Regarding concerns over bail laws, the IFA members were assured by Minister Flanagan that new legislation from 2017 is now being implemented – with the result being that repeat offenders can be refused bail.

The issue of free legal aid was also highlighted.

The minister told the members that he is currently looking into taking assets of the perpetrator into account in cases of granting state legal aid.

“We suggested in particular that reoffenders – irrespective of means – should be obliged to contribute towards free legal aid,” Walsh said.

Regarding trespasser laws and incidents of people entering farmers’ property with lurcher dogs, Minister Flanagan told the IFA branch that he believes the Public Order Act of 1994 and the Prohibition of Forcible Entry and Occupation Act of 1971 are sufficiently robust to ensure farmers’ rights.

The minister also informed the group that resources of €1.76 billion are available to an Garda Siochana, adding that there is a core focus of a more visible Garda presence.

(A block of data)
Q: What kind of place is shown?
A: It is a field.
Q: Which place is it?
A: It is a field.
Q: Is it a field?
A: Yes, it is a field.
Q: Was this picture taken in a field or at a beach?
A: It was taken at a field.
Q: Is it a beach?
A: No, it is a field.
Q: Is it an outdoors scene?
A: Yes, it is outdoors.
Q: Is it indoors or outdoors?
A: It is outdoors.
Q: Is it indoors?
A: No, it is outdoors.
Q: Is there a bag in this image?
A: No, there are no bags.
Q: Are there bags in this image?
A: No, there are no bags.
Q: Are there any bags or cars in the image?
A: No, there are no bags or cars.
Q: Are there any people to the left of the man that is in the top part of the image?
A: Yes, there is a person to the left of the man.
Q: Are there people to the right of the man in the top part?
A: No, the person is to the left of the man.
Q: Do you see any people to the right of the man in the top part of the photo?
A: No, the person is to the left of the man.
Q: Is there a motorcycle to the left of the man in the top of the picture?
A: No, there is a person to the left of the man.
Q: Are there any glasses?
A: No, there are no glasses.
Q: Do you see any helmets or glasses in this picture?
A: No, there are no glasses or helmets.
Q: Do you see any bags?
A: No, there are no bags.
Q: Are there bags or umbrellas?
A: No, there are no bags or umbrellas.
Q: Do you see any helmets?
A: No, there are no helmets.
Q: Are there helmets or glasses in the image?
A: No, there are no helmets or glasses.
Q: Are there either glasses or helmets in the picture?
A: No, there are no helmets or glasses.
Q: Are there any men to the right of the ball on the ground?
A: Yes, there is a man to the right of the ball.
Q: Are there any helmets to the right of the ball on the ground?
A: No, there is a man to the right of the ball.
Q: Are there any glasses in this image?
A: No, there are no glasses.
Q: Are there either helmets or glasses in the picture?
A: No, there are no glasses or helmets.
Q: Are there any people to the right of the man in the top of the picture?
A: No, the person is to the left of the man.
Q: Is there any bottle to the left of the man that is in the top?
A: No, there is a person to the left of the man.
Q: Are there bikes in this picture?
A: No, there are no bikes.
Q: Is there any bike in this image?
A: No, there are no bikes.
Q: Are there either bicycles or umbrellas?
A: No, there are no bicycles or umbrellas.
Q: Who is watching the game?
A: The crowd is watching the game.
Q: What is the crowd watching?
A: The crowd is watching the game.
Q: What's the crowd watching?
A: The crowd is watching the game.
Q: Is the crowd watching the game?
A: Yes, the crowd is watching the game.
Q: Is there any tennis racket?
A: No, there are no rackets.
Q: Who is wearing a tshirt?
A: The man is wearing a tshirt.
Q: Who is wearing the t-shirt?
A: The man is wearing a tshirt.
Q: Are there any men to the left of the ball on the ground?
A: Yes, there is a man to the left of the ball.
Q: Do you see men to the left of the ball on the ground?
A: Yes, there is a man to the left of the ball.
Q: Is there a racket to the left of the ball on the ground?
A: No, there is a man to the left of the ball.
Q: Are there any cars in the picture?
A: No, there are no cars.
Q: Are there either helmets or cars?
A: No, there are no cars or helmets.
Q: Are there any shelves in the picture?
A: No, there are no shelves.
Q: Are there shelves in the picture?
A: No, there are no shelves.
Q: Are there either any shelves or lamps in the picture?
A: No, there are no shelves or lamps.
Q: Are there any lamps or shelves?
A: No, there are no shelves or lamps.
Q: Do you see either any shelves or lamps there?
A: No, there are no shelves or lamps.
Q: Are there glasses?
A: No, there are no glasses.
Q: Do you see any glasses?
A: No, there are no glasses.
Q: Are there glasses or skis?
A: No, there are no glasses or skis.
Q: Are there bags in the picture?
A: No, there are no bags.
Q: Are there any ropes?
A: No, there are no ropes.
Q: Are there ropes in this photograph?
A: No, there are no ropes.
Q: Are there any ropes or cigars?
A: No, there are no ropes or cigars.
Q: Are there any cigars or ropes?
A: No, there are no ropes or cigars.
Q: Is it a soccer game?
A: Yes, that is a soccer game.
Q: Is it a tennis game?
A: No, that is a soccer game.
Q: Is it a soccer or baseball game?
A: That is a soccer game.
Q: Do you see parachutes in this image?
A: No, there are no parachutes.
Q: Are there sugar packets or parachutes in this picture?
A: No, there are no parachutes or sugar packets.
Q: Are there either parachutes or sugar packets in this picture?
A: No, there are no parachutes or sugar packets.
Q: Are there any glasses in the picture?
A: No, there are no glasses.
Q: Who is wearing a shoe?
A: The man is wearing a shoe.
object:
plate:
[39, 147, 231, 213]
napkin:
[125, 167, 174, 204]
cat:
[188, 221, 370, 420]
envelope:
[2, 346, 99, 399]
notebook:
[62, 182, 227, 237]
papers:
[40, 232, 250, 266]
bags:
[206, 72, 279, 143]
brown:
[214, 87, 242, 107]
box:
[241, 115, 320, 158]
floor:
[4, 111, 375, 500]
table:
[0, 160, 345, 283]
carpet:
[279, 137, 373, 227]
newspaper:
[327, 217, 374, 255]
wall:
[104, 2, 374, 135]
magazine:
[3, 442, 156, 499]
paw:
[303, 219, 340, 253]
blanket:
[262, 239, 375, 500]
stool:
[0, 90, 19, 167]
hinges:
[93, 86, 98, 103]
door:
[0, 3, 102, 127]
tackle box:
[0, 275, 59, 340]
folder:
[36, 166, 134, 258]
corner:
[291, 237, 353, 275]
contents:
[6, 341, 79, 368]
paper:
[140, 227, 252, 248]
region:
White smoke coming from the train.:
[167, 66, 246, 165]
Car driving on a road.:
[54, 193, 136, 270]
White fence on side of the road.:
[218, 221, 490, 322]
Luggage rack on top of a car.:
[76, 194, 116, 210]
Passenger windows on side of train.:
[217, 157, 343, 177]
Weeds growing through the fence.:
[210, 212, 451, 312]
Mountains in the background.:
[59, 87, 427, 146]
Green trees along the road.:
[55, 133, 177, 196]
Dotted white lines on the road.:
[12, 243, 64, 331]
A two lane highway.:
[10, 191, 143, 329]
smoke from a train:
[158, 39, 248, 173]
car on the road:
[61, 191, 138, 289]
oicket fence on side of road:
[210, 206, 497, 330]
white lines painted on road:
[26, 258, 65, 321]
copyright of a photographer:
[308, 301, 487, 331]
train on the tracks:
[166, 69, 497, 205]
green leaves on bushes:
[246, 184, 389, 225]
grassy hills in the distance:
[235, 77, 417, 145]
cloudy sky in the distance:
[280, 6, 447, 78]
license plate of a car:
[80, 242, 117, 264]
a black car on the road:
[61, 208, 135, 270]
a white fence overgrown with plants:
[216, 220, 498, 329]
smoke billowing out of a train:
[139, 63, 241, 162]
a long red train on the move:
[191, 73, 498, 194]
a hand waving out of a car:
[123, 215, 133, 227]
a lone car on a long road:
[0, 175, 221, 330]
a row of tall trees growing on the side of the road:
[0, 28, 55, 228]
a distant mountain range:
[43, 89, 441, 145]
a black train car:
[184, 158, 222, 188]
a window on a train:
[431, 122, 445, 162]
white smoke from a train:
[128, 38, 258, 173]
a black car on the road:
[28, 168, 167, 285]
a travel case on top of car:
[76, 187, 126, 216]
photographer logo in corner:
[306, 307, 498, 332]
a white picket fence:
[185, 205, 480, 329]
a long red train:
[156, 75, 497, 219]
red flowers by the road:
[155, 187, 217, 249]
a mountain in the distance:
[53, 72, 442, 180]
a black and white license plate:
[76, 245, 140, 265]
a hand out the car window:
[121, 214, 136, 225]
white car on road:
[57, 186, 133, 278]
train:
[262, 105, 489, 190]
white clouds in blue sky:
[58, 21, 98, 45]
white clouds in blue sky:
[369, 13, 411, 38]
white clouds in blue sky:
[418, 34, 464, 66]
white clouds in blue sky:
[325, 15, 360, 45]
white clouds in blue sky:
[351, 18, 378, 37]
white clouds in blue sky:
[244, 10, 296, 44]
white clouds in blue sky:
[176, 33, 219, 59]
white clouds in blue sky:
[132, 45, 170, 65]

* * *

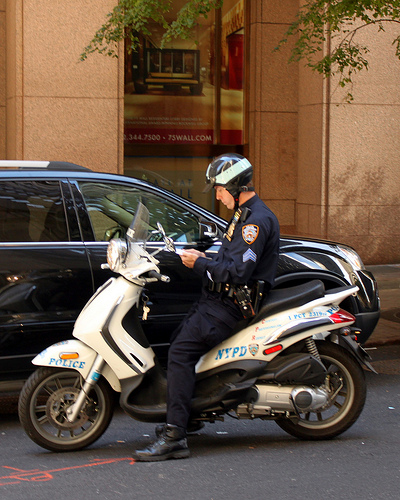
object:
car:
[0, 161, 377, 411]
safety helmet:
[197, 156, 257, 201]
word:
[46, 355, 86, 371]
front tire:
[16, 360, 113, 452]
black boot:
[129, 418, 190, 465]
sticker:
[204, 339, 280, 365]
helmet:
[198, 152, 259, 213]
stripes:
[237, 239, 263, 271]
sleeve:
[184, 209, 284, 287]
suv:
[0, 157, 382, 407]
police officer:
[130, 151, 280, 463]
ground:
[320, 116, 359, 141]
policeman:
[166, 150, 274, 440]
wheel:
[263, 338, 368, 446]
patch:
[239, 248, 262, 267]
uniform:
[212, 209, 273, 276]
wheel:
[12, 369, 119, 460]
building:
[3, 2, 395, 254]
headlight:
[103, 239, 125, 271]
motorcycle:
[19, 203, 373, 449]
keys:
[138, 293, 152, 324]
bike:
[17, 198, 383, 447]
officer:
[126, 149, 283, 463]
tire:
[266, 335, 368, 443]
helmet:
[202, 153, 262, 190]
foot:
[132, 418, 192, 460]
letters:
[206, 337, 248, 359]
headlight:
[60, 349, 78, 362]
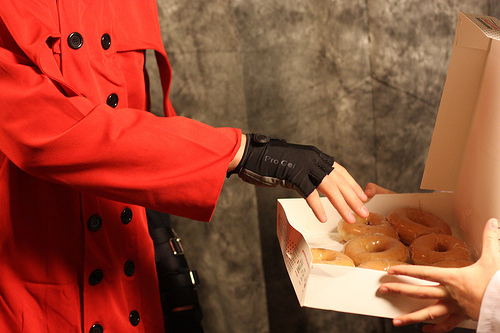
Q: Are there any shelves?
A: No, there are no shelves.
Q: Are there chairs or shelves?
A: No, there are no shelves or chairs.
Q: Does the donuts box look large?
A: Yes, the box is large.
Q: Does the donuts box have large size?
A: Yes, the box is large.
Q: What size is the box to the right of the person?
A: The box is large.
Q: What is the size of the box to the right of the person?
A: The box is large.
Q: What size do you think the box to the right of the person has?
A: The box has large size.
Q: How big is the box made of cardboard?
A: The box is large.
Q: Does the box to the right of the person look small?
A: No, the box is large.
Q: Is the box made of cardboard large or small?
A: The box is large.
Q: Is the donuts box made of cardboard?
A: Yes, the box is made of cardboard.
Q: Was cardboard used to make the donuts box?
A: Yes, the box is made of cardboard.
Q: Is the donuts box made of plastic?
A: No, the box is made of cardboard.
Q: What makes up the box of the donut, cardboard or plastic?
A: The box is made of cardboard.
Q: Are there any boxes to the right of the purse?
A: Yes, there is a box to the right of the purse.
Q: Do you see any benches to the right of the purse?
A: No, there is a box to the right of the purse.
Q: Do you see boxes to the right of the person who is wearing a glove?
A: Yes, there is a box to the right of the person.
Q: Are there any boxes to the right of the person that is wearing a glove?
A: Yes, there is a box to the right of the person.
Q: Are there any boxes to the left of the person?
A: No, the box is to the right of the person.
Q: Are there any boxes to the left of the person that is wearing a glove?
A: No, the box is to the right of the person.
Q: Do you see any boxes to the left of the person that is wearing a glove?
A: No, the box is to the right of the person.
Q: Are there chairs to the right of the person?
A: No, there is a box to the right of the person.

→ **Task to complete**
Please continue the passage about the IFA members' meeting with Minister Flanagan, picking up after its final sentence.

→ **Expected answer**
He told North Tipperary IFA that there will be a further 600 Gardai recruited in 2019 and by 2021 there will be a Garda force of 21,000.

The minister said he would like to see more uptake by local communities of the €2 million available to set up community CCTV whereby communities would contribute 40%.

Victim of rural crime Clive Clarke – who was a speaker at November’s rural crime meeting – spoke of his difficult situation having been broken into seven times and outlined his feeling of being almost a prisoner in his own home.